Today is the birthday of someone who is relatively unknown to younger generations of Americans.  Aleksander Solzhenitsyn was born to a simple Russian family in 1918, just after his father died in service to Russia in World War I. 

As a child, Solzhenitsyn dreamed of being a writer.  Little did he know that he would one day be one of the most effective and well-known critics of the Soviet Union.  He graduated from university with a degree in mathematics and physics, but soon was pulled into service for Russia in World War II.  That became the beginning of Aleksander’s life-changing writings.

In 1945, he was arrested for writing letters to a friend in which he was critical of Soviet dictator Joseph Stalin.  Solzhenitsyn spent the next eight years of his life in prisons, labor camps, and in exile.  He was eventually allowed to resettle in central Russia, where he taught mathematics and again began to write. 

His first two novels were based on his own experiences in Stalin’s brutal network of prisons.  In 1964, post-Khrushchev, Russia brought more “cultural activities” restrictions, and Solzhenitsyn lost his government-approved publishing privileges.  He then printed his works through an underground network.  Even as his work was suppressed in Russia, the international community was clamoring for his writings.
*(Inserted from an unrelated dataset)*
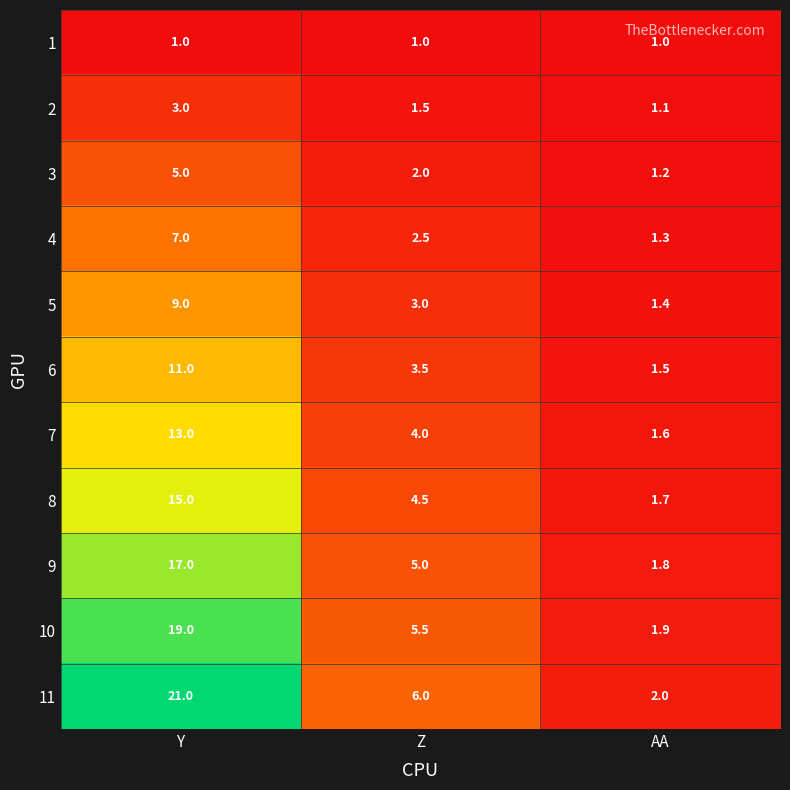

Read the 6 value at Y.

11.0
In 1970, he was awarded the Nobel Prize for Literature, following the 1968 publishing of two books.  Then, in 1973, his famous work The Gulag Archipelago, an historical record of the Stalin-era Soviet labor camps, earned him a charge of treason and permanent exile from the Soviet Union. He traveled to the United States, where he continued to write until the fall of the Soviet Union and the restoration of his Russian citizenship. 

I suggest you read some of the works of this towering figure who stood bravely against Soviet cruelty.